Growing up – we are surround by our tribe – our school friends, our college/university/work friends, people you meet in classes and groups, our family, random people you meet that pop into your life – this is your tribe – people who you CHOOSE to spend time with. Those you spend your time laughing, dancing, singing, crying – nursing hangovers with much needed coffee and bacon butties. How good do these friends make you feel? These are people you can be vulnerable with. People who bring the best out of you. People you trust. People who are there for you.
When we have babies, our tribe – that is people we surround ourselves by, through choice, might not be in the same place or are still busy in their own lives whether working, travelling or looking after their own children. More often than not, we are going through our journey on our own and we need to find our new tribe. For many, this journey into parenthood is monumental and completely turns your world, the world you have known for so long, into disarray.
Historically, we’ve always lived in tribes – we’ve been submerged in a community made up of a a mix of close family, relatives, friends, neighbours, village elders and more. We’ve lost this sense of community and support and I truly believe that this is one of the reasons that there is now such a high number of parents (both mums and dads) diagnosed with some sort of perinatal mental health illness such as PND. We don’t have people around us to look after us, support us, gently lead us down the path of parenthood. We don’t see first hand what it’s like to be a new parent – whilst many of us have held a baby, until you have your own baby, you have no idea how exhausting looking after a baby (or two) is 24 hours a day, 7 days a week. We need that community around us to help us through the transition and it needs to be a community that’s unique to you.
Finding your tribe can be challenging and for many can make the first few weeks of parenthood isolating. Antenatal classes such as NHS or NCT will bring groups of people together which can be a much needed tribe for many sharing an experience at the same time, however, if your values and philosophies are different around parenting, relationships and life – it can be hard to honestly and openly express what you’re truly feeling.
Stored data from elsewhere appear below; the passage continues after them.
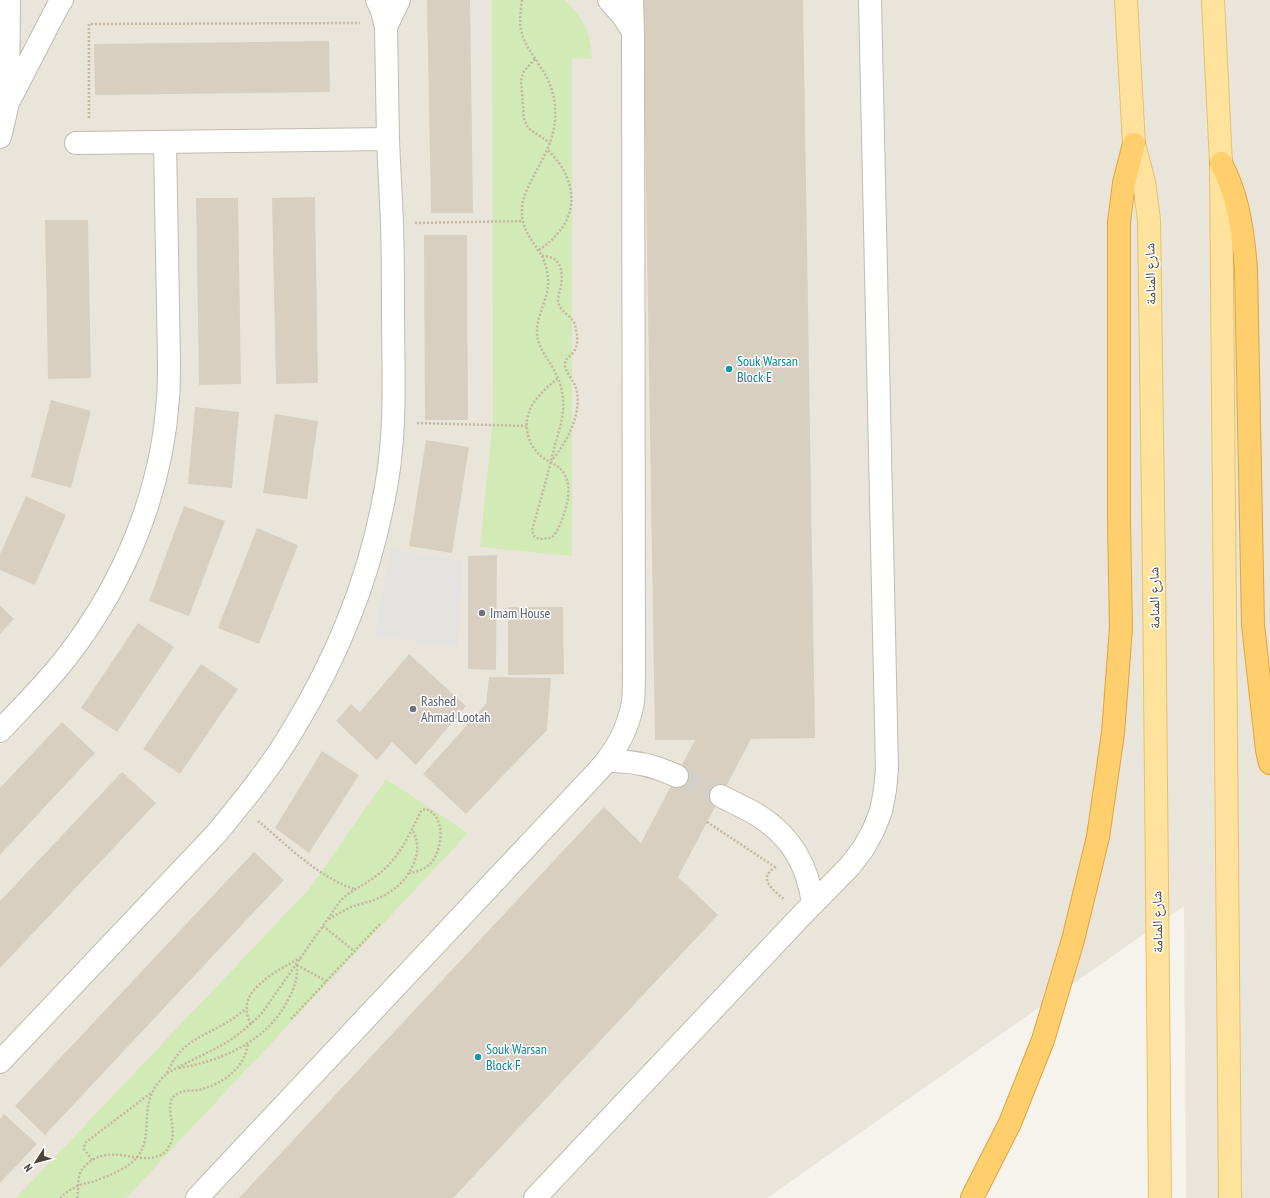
<svg xmlns="http://www.w3.org/2000/svg" width="1270" height="1198" font-family="'PT Sans Narrow','Noto Naskh Arabic',sans-serif">
<style>
.residential{fill:#eae5da}
.green{fill:#d2eab5}
.parking{fill:#e5e3e0}
.building{fill:#d8cfc1}
.lines{fill:none;stroke-linecap:round;stroke-linejoin:round}
.minor-tunnel{stroke:#d4d0c8;stroke-width:22;stroke-dasharray:22 11;stroke-linecap:butt}
.minor-casing{stroke:#c2bbae;stroke-width:24}
.major-casing{stroke:#e6c16a;stroke-width:24}
.highway-casing{stroke:#e0a43c;stroke-width:24}
.path{stroke:#c4b79f;stroke-width:2.5;stroke-dasharray:2 2;stroke-linecap:butt}
.minor{stroke:#fff;stroke-width:22}
.major{stroke:#ffe39c;stroke-width:22}
.highway{stroke:#ffcf6e;stroke-width:22}
.culture-dot{fill:#0f9aa8;stroke:#fff;stroke-width:1.5}
.worship-dot{fill:#6b7280;stroke:#fff;stroke-width:1.5}
.labels{text-anchor:middle;dominant-baseline:central;stroke-width:3;stroke-linejoin:round;paint-order:stroke}
.street-label{font-size:14px;fill:#4b4439;stroke:#fff}
.culture-label{font-size:14px;fill:#0d838f;stroke:#fff;text-anchor:start}
.worship-label{font-size:14px;fill:#5b616d;stroke:#fff;text-anchor:start}
</style>
<rect width="100%" height="100%" fill="#f6f3ec"/>
<path class="residential" d="M0,0H1270V1198H1186L1184,906L767,1198H0Z"/>
<path class="green" d="M492,0H565C584,19 591,33 592,59L572,58V556L480,547L493,418Z
M386,779L468,833L126,1198H16L310,888Z"/>
<path class="parking" d="M391,549L463,561L458,647L374,636Z"/>
<path class="building" d="M427,0H470L473,213H431Z
M643,0H803L815,738L751,739L678,877L718,915L453,1198H239L604,807L641,843L695,740H655Z
M329,41L330,92L95,95L94,44Z
M315,197L318,383L276,384L272,198Z
M196,198H238L241,384L199,385Z
M45,220H88L91,378L48,379Z
M424,235H467L468,420H425Z
M51,400L91,411L71,488L31,477Z
M195,407L239,412L232,488L188,484Z
M275,414L318,421L307,499L263,493Z
M426,440L469,447L452,553L409,546Z
M26,496L66,515L35,585L0,570V554Z
M184,506L225,521L189,616L149,601Z
M257,528L298,545L259,644L218,628Z
M497,555L496,670L468,669V556Z
M0,605L14,619L0,634Z
M508,607H563L564,674L508,675Z
M138,623L174,647L117,732L81,708Z
M409,654L466,706L416,765L392,742L377,760L336,721L351,704L360,712Z
M201,664L238,689L180,774L143,749Z
M489,677L551,678L547,730L466,814L423,774L486,704Z
M62,722L95,753L0,855V788Z
M322,751L359,775L309,853L275,828Z
M122,772L156,803L0,968V901Z
M254,852L284,880L45,1135L15,1106Z
M4,1114L37,1144L0,1183V1119Z"/>
<g class="lines">
<path class="minor-tunnel" d="M677,776L721,796"/>
<g class="minor-casing">
<path id="minor" d="M609,0L623,16L633,32
M386,27L399,0
M10,99L59,4L62,0
M0,137L8,103L9,0
M76,143L388,139
M0,731C23,706 48,682 69,654C125,581 162,491 168,398C169,386 169,374 169,362L165,142
M607,761C633,760 654,765 677,776
M721,796C733,803 747,808 759,816C792,837 808,866 813,904
M0,1062L215,835C243,801 272,766 294,728C342,649 376,560 389,468C396,416 393,363 393,310C393,282 393,253 392,224C391,196 389,167 388,139C387,102 387,65 386,27L382,11L377,0
M197,1198L596,773C615,753 628,730 633,702C634,692 634,681 634,671L633,32L632,0
M535,1198L802,915L850,866L863,849L873,831L881,811L885,790L887,769L870,0"/>
</g>
<g class="major-casing">
<path id="major" d="M1126,0L1134,144L1144,182L1149,220L1154,574L1160,1198
M1213,0L1221,163L1230,1198"/>
</g>
<g class="highway-casing">
<path id="highway" d="M1221,163C1225,172 1229,180 1232,189C1241,215 1244,242 1246,269L1253,625L1267,750L1270,763
M972,1198L1010,1123L1043,1040L1073,940L1098,837L1113,733L1121,628L1119,522V222L1124,183L1134,144"/>
</g>
<path class="path" d="M522,0C521,10 519,20 521,30C525,48 539,62 547,78C552,88 555,99 555,110C557,134 545,155 534,175C529,186 522,197 522,209C521,227 529,236 538,250C544,258 547,268 548,278C550,297 537,313 537,331C537,349 548,357 555,372C558,378 561,385 562,392C566,410 560,428 555,445C548,474 540,502 532,530L534,536L539,539L551,538C558,532 562,520 565,511C568,500 571,486 565,475C560,465 550,463 542,457C525,443 522,420 534,402C541,393 549,385 558,378
M535,59L524,71L521,80L524,119L528,128L550,143
M89,118V24L360,23
M415,223L522,221
M539,250C579,223 582,185 548,150
M542,256C561,256 563,270 561,286C560,291 558,296 558,301C559,312 572,315 575,325C577,334 580,346 572,354C569,357 566,358 565,363C564,372 574,380 576,388C583,411 567,443 552,460
M417,423L526,426
M258,821C287,845 318,877 354,889
M707,822L775,867
M776,867C756,878 774,891 784,899
M329,919C336,915 343,911 351,907C357,905 364,903 371,901C389,895 404,884 412,867C419,853 419,842 412,829
M323,926L354,951
M297,965L326,981
M291,1019L380,924
M251,1024C247,1017 245,1009 248,1000C255,982 284,966 301,958
M179,1068C222,1061 267,1041 288,1000C295,986 297,981 297,965
M167,1073C181,1042 196,1040 224,1024C232,1020 239,1014 247,1008
M92,1160L84,1149L85,1143L152,1092
M60,1198C65,1193 71,1189 78,1186C82,1184 87,1183 92,1182C108,1176 128,1169 138,1156C152,1137 142,1112 153,1091C156,1085 161,1079 166,1074C186,1062 207,1054 227,1042C240,1034 251,1024 262,1013L341,900C351,890 365,885 376,876C399,859 408,837 420,813L422,810L426,809C447,817 443,852 429,865C423,870 416,872 409,873
M77,1198C79,1189 77,1179 81,1171C84,1166 89,1162 94,1159C118,1146 146,1168 165,1152C167,1151 168,1147 170,1145C179,1128 161,1103 177,1094C183,1090 191,1091 198,1090C221,1085 245,1069 248,1043"/>
<use href="#minor" class="minor"/>
<use href="#major" class="major"/>
<use href="#highway" class="highway"/>
</g>
<g class="culture-dot">
<circle cx="729" cy="369" r="4"/>
<circle cx="478" cy="1057" r="4"/>
</g>
<g class="worship-dot">
<circle cx="482" cy="613" r="4"/>
<circle cx="413" cy="709" r="4"/>
</g>
<g class="labels">
<g class="street-label">
<text transform="translate(1150 274) rotate(-91)">شارع المنامة</text>
<text transform="translate(1154 598) rotate(-91)">شارع المنامة</text>
<text transform="translate(1157 922) rotate(-91)">شارع المنامة</text>
</g>
<g class="culture-label">
<text x="737" y="361">Souk Warsan<tspan x="737" dy="16">Block E</tspan></text>
<text x="486" y="1049">Souk Warsan<tspan x="486" dy="16">Block F</tspan></text>
</g>
<g class="worship-label">
<text x="490" y="613">Imam House</text>
<text x="421" y="701">Rashed<tspan x="421" dy="16">Ahmad Lootah</tspan></text>
</g>
</g>
<g transform="translate(36 1162) rotate(234)" stroke="#ffffff" stroke-width="3" paint-order="stroke">
<path d="M0-3L7 15L0 10L-7 15Z" fill="#4b4439"/>
<text y="-6" font-size="11" font-weight="bold" text-anchor="middle" fill="#4b4439">N</text>
</g>
</svg>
Often you need something on top of just having babies at the same time – common interests (whether a passion for knitting or wine) or ideologies are just as important. Other classes, whether pregnancy yoga, pilates or active birth preparation classes might be where you find your support – generally similarly minded people will be attracted to the same classes. Local activities can be somewhere to go in the postnatal period – mother and baby groups, music classes, swimming classes etc – these all help you to find people you can connect with. And as I found, some of your closest tribe are those you literally just bump into with your buggy out walking.
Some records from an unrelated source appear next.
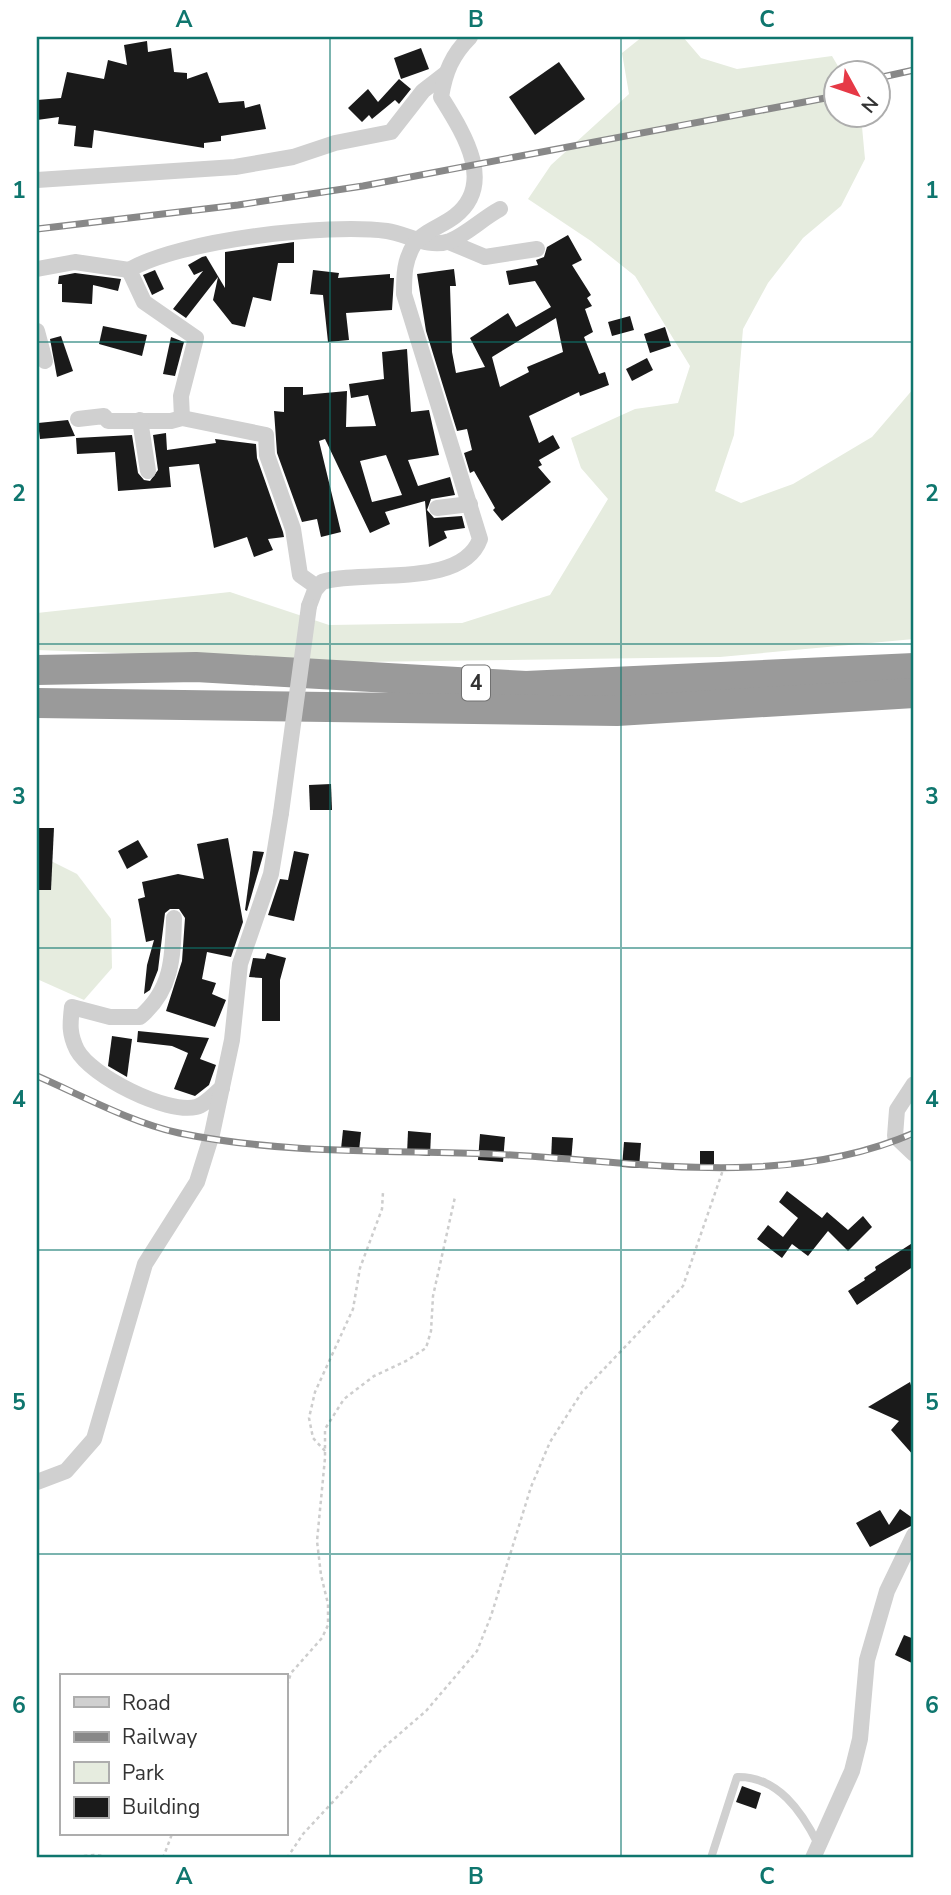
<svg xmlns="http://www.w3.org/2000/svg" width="951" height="1895" font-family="'Nunito Sans',sans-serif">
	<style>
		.green { fill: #e6ecdf }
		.building { fill: #1a1a1a; fill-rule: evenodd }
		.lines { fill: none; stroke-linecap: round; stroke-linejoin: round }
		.path { stroke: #cdcdcd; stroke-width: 2.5; stroke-dasharray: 3.5 3.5; stroke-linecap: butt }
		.service { stroke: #d0d0d0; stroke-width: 8 }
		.minor { stroke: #d0d0d0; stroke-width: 16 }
		.motorway { stroke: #9a9a9a; stroke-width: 30 }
		.rail-casing { stroke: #888; stroke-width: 7 }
		.rail { stroke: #fff; stroke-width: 4.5; stroke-dasharray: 13; stroke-linecap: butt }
		.minor-bridge { stroke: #d0d0d0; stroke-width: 16 }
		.grid { fill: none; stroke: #0f766e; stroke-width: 2; stroke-opacity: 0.55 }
		.labels { text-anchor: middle; stroke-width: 7; stroke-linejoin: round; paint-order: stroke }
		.shield { fill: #fff; stroke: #707070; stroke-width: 2 }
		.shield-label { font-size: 21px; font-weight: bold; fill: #333 }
		.neatline { fill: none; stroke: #0f766e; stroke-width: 2.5 }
		.grid-label { font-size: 23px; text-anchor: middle; font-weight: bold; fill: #0f766e }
	</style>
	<rect width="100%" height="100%" fill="#fff"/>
	<g class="green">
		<path d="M642,37H683L701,58L737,69L832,56L842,73L836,74V116H861L865,159L841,206L803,238L768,283L743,329L734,435L715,491L741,503L793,484L872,437L914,388V639L720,657L358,662L37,650V613L230,592L329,625L462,623L550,595L608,499L581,468L571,438L635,409L678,403L690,366L635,276L591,241L528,199L551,165L629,94L622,53Z"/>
		<path d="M39,855L77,874L111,919L112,968L84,1000L37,979V856Z"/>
	</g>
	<g class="building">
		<path d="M147,41L148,52L171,48L174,72L187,73V79L207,72L219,103L244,101L245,108L260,104L266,129L221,136V141L204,143V148L94,130L92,148L74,146L76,126L58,124L59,117L37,120V100L61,98L67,72L104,79L108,60L127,65L124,45Z"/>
		<path d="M421,48L429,69L401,79L394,58Z"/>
		<path d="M559,62L585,99L535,135L509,97Z"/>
		<path d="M399,79L411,89L399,104L395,100L372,119L369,115L362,122L348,108L368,89L378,102Z"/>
		<path d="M568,235L582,260L572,265L591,295L587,298L592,306L585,309L593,332L584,337L599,374L605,372L609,385L580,396L579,392L529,416L539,443L553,435L560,448L539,460L542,465L538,467L551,482L502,521L493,510L495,508L474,471L470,473L464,453L472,450L467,429L457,431L426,331L417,274L454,269L456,286H450L452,352L456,373L485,367L470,338L508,313L516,327L551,307L535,281L509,285L506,271L538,265L536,260L544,257L547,247ZM556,318L563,352L527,367L529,372L500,387L492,357Z"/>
		<path d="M294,242V263H278L271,301L253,297L245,327L232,324L213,300L218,277L186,318L173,309L203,271L194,275L188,265L202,257L206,256L225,288V252Z"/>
		<path d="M155,270L164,289L152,295L143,275Z"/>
		<path d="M313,270L339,273L338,278L390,274V278H394L392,310L346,313L349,340L328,342L323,295L310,294Z"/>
		<path d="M75,273L121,279L118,291L93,285L92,304L62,302V284H58L59,276Z"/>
		<path d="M630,316L634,330L612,336L608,322Z"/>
		<path d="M103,326L147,335L142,356L99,344Z"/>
		<path d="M665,327L671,346L650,353L644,334Z"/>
		<path d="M61,336L73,371L57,377L50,339Z"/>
		<path d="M171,337L184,342L175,376L163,374Z"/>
		<path d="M407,349L411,412L429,410L439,455L408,460L418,486L450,477L455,495L431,499L427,510L434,518L462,516L465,528L444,531L447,538L429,547L425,501L385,512L390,524L370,533L325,439L319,441L341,532L321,537L317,519L302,522L277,453L274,411L284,412V387H303V395L347,391L346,427L376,426L368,395L351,398L349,384L384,379L382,352ZM386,455L402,495L372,502L360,461Z"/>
		<path d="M647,358L653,370L632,381L626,369Z"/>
		<path d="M68,420L75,436L40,439L38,423Z"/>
		<path d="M166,433L167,450L216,443L215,439L256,444L257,458L283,532L284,537L268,539L273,550L254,557L247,537L214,548L199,464L169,467L171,487L118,491L115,452L77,454L76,438L132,435L138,473L144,480L150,481L158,470L153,435Z"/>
		<path d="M331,784L332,810H310L309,785Z"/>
		<path d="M37,828H54L51,890H37Z"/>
		<path d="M228,838L243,922L231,957L207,952L202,979L216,983L212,994L226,1000L215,1027L166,1011L182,961L185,918L179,909H170L165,913L158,970L150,990L144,994L147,965L154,940L146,942L138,899L145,897L142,882L178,874L204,879L197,844Z"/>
		<path d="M138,840L148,857L127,869L118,851Z"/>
		<path d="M253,851L264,852L247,911L245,910Z"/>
		<path d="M294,851L309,854L294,921L268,915L280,879L288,880Z"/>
		<path d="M267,953L286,958L280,980V1021H262V978L249,977L253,958L265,959Z"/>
		<path d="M138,1031L209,1038L200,1059L216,1065L209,1085L195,1096L174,1089L188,1053L172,1046L137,1042Z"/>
		<path d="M112,1036L132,1039L127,1077L108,1066Z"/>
		<path d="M343,1130L361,1132L359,1151L341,1149Z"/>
		<path d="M408,1131L431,1133L430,1156L407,1154Z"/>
		<path d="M480,1134L505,1137L503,1162L478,1160Z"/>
		<path d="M552,1137L573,1138L571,1162L551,1161Z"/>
		<path d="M624,1142L641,1143L639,1168L622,1167Z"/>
		<rect x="700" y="1151" width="14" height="18"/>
		<path d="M787,1191L822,1218L827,1212L848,1230L863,1216L872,1227L848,1251L828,1231L808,1256L792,1244L782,1258L757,1239L768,1225L783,1237L798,1218L779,1202Z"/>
		<path d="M914,1242V1266L857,1305L848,1291L865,1280L864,1278L876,1270L875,1267Z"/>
		<path d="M910,1382L914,1396V1456L891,1430L899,1421L868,1407Z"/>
		<path d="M900,1509L914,1519L913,1525L870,1547L856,1523L880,1510L889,1525Z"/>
		<path d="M904,1635L914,1639V1664L895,1655Z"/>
		<path d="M742,1786L761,1793L756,1809L736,1802Z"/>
	</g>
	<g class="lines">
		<g class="path">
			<path d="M325,1451L313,1438L309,1418L315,1392L353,1309L360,1268L382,1209L383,1192"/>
			<path d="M285,1692L291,1673L322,1638L328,1625V1604L321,1575L317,1541L325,1458V1429L344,1399L374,1376L406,1361L426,1348L431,1331L433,1296L455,1197"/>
			<path d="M63,1858L94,1855L120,1858"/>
			<path d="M163,1858L172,1834"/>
			<path d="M287,1858L303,1834L382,1749L426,1711L477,1651L491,1616L531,1487L550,1442L582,1392L683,1286L724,1167"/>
		</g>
		<path class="service" d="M711,1858L737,1777C778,1776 802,1812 818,1844"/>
		<g class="minor">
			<path d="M37,180L235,167L293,157L335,143L391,132L423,91L445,74"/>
			<path d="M449,242L485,257L537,249"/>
			<path d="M37,269L75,262L129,270"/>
			<path d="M37,331L45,361"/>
			<path d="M182,418L181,396L196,338L144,302L129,270C180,240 327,223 387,231C407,234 429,249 450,241C467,234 483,218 500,209"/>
			<path d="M78,419L104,416L108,421H171L182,418L266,435L267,455L293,529L300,575L317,587"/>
			<path d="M140,420L148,471"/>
			<path d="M437,508L470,504"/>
			<path d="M309,606L315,590L322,582C365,569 462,589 480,539L404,294C404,275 404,260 415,243C423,232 444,225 455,216C497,183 462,131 441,97C445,72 452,55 470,37"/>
			<path d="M174,918C173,958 172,990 140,1017H110L72,1007C70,1024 69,1034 77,1050C91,1076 166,1114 196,1107C205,1105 214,1094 222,1088"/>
			<path d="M914,1084L897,1110L895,1136L914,1154"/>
			<path d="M37,1482L66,1471L94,1439L145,1264L197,1182L212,1134L232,1040L240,964L271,874L281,813"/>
			<path d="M813,1858L852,1771L860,1739L867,1660L887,1591L914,1535"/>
		</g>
		<g class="motorway">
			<path d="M37,670L196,667L526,686L914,668"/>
			<path d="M37,703L617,711L914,693"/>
		</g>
		<g class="rail-casing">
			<g id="rail">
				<path d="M878,78L914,70"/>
				<path d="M37,229L238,205L363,186L836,96"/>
				<path d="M37,1076C83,1096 130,1122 179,1133C280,1154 388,1150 491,1154C632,1160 780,1191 914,1133"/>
			</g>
		</g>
		<use href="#rail" class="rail"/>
		<path class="minor-bridge" d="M281,813L309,606"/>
	</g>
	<path class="grid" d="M330,37V1858M621,37V1858M37,342H914M37,644H914M37,948H914M37,1250H914M37,1554H914"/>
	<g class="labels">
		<rect class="shield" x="462" y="665.5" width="28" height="35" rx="5"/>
		<g class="shield-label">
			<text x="476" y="690">4</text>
		</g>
	</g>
	<rect width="951" height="1895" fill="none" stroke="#ffffff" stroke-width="77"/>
	<rect x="60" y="1674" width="228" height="161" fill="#ffffff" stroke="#adadad" stroke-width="2"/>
	<rect x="74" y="1697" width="35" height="10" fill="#d0d0d0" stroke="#adadad" stroke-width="2"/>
	<text x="122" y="1710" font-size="21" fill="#333333">Road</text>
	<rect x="74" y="1732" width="35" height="10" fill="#888888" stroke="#adadad" stroke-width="2"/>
	<text x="122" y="1744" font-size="21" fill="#333333">Railway</text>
	<rect x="74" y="1762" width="35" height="21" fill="#e6ecdf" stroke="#adadad" stroke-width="2"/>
	<text x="122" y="1780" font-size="21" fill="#333333">Park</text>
	<rect x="74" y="1797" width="35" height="21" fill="#1a1a1a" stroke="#adadad" stroke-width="2"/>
	<text x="122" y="1814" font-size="21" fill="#333333">Building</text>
	<g transform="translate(857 94) rotate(130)"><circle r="33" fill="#ffffff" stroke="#adadad" stroke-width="2"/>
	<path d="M0-5L12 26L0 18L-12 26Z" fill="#e63946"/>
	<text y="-10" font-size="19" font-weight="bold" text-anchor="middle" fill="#333333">N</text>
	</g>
	<rect x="38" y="38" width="874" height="1818" class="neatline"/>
	<g class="grid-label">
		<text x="184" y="27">A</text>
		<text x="476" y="27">B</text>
		<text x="767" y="27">C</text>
		<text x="19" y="198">1</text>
		<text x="932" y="198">1</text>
		<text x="19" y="501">2</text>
		<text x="932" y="501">2</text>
		<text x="19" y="804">3</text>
		<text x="932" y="804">3</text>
		<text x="19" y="1107">4</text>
		<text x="932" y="1107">4</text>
		<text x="19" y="1410">5</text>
		<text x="932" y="1410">5</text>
		<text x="19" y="1713">6</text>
		<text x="932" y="1713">6</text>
		<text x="184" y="1884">A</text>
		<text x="476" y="1884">B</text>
		<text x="767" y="1884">C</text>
	</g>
</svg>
It’s important that you have that support and tribe round you – so you can share your worries and concerns (which you will have!) with people who are experiencing or have experienced what you are and can understand and empathise with you. If you’re not comfortable in a group, don’t feel you need to keep that relationship growing. Spend time with people who you want to.
I do remember one twin mum many year ago in the first twins antenatal class I facilitated found her tribe in a local knitting circle. She struggled with some of her local antenatal classes and groups and found this local knitting circle – full of many years of wisdom. She would go with her twins who were entertained for a couple of hours and she got time to sit and knit. They would spend time listening to her and pass down all their knowledge and experience – this became part of her tribe. So maybe pop into your local community centre and find out ALL the activities they have on and find something that you feel attracted to.
I’m blessed with the tribe I have formed over the last few years – from all sorts of places – yoga classes, twins club, pnd groups, buggy walks, doulas and just random people who have all walked into my life as I’ve needed them and helped me form my own little tribe of happiness.